Tâche à réaliser 1:
Répondez à ces questions sur le texte consacré à la diplomatie de Trump :
(a) Dans quelle ville l'ambassade américaine en Israël a-t-elle été transférée ?
(b) Selon quel document une nouvelle ère de « concurrence entre grandes puissances » s'ouvrait-elle ?
(c) Les chancelleries de quelles villes ont perçu les implications de la remise en cause de la clause de l'OTAN par Trump ?
Tâche à réaliser 2: Poursuivez le texte consacré à la diplomatie de Trump en reprenant après sa dernière phrase.

Texte du document:

>>>>>

La diplomatie de Trump a eu tendance à exacerber ces tensions, comme le transfert de l’ambassade américaine en Israël dans la ville controversée de Jérusalem, ce qui a contrarié ses alliés occidentaux et mis en colère les dirigeants arabes qui considéraient encore les États-Unis comme un « conciliateur » dans la région.
Néanmoins, en reconnaissant la Chine comme le candidat le plus susceptible d’usurper la primauté des États-Unis, l’administration Trump s’est ralliée à l’opinion du reste de Washington. Le « pivot » vers l’Asie déjà annoncé par Obama devait être renforcé, la guerre planétaire contre le terrorisme officiellement suspendue et une nouvelle ère de « concurrence entre grandes puissances » s’ouvrait selon la stratégie de défense nationale de février 2018. Un vaste programme de plusieurs décennies visant à moderniser l’arsenal nucléaire américain et à « dominer l’espace » a été annoncé.
Toutefois, en ce qui concerne la nécessité de réduire les ambitions et les capacités militaires de la Russie (et d’affaiblir le potentiel de cette dernière à aider les propres manœuvres mondiales de la Chine) une divergence est apparue entre la politique ambiguë de Trump à l’égard de Moscou et celle de la faction rivale de la bourgeoisie américaine qui a toujours considéré la Russie comme un ennemi historique en raison de la menace qu’elle représente pour l’hégémonie américaine en Europe de l’Ouest.
Parallèlement, en lien avec la question de la politique russe, l’importance de l’Organisation du traité de l’Atlantique Nord (OTAN), l’ancienne alliance centrale du bloc américain, a été remise en question. Plus particulièrement en ce qui concerne l’obligation prévue par le traité impliquant que tous les membres de l’OTAN viennent en aide à tout autre membre faisant l’objet d’une attaque militaire (en d’autres termes, les États-Unis les protégeraient contre une agression russe). Trump a remis en cause cette clause cruciale. Les implications inquiétantes que cela implique (l’abandon des alliés des États-Unis en Europe occidentale) n’ont pas échappé aux chancelleries de Londres, de Paris et de Berlin.

<<<<<

(Cadres de délimitation avec points clés)
>>>>>

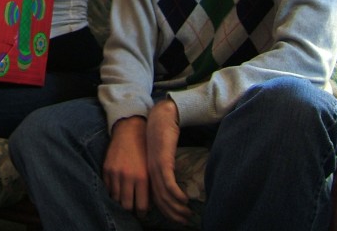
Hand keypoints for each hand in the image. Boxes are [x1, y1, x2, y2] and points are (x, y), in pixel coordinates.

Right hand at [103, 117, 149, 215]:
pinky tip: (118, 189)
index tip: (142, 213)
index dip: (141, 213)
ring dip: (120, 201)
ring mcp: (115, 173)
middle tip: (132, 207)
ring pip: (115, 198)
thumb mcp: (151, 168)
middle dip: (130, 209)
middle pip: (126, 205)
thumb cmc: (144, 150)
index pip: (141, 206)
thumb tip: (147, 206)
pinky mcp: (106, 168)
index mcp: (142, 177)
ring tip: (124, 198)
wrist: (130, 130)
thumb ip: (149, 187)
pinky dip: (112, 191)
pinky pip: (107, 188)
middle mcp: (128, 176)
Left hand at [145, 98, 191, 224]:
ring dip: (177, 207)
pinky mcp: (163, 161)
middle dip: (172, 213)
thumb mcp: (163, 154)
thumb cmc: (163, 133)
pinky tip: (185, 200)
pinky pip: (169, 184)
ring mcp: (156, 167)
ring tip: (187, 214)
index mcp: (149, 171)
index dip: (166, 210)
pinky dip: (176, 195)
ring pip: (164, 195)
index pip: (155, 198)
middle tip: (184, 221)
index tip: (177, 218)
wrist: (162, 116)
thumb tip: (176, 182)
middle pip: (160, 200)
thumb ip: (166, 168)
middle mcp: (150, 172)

<<<<<
>>>>>

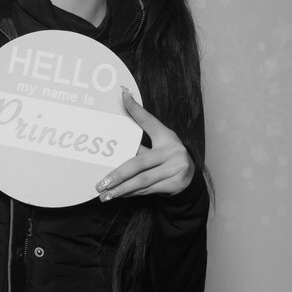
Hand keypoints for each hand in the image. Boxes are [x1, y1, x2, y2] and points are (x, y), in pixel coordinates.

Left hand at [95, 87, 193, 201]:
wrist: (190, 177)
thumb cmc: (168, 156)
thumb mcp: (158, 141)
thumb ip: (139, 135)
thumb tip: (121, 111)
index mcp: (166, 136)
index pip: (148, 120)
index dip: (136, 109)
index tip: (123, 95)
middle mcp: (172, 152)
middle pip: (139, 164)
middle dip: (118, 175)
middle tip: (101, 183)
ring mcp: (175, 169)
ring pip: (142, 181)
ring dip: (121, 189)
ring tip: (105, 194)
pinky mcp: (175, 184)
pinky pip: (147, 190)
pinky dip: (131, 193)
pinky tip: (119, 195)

<<<<<
>>>>>

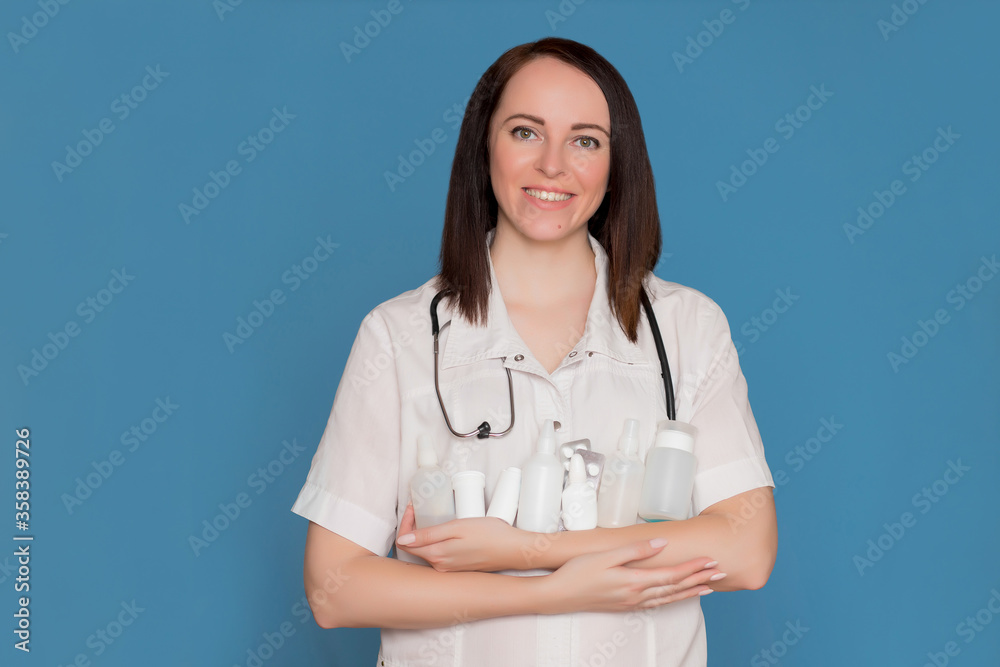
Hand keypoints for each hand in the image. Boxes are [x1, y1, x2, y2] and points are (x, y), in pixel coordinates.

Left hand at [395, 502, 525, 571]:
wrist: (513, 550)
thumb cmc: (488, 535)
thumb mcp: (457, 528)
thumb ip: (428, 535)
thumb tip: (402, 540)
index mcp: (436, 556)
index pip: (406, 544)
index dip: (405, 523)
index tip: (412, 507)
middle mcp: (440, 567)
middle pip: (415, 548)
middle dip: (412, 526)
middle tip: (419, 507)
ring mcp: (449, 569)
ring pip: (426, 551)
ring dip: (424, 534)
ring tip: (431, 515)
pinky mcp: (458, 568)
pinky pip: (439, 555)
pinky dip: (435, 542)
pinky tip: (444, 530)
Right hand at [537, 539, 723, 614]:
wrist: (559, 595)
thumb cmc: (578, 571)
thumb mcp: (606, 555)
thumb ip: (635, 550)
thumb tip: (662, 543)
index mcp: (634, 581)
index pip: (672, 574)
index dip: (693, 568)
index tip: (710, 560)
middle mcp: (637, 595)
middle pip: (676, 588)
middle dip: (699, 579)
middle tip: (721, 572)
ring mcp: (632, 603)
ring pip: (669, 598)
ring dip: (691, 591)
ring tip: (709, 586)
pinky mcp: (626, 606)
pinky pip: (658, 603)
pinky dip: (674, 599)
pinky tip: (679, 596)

<<<<<

Réponse à la tâche 1:
(a) Jérusalem.
(b) La stratégie de défense nationale de février 2018.
(c) Londres, Paris et Berlin.

Réponse à la tâche 2:
Ces divergences en matière de politique étrangère sont apparues plus clairement au cours de l’administration Biden consécutive à la première présidence Trump.
L’interrègne Biden : 2020-2024
Le remplacement de Trump par Joe Biden à la Maison Blanche était censé annoncer un retour à la normale dans la politique américaine, en ce sens que ce retour a été marqué par la tentative de reformer d’anciennes alliances et la conclusion de traités avec d’autres pays, afin d’essayer de réparer les dommages causés par les imprudentes aventures de Trump. Biden a déclaré : « America is back » (l’Amérique est de retour). L’annonce d’un pacte de sécurité historique entre les États-Unis, le Royaume-Uni et l’Australie dans la région Asie-Pacifique en 2021 et le renforcement du dialogue de sécurité quadrilatéral entre les États-Unis, l’Inde, le Japon et l’Australie, traduisaient, entre autres mesures, la poursuite de la construction d’un cordon sanitaire contre la montée de l’impérialisme chinois en Extrême-Orient.
Une croisade démocratique mondiale contre les puissances « révisionnistes » et « autocratiques » (l’Iran, la Russie, la Corée du Nord et surtout la Chine) a été invoquée par la nouvelle administration.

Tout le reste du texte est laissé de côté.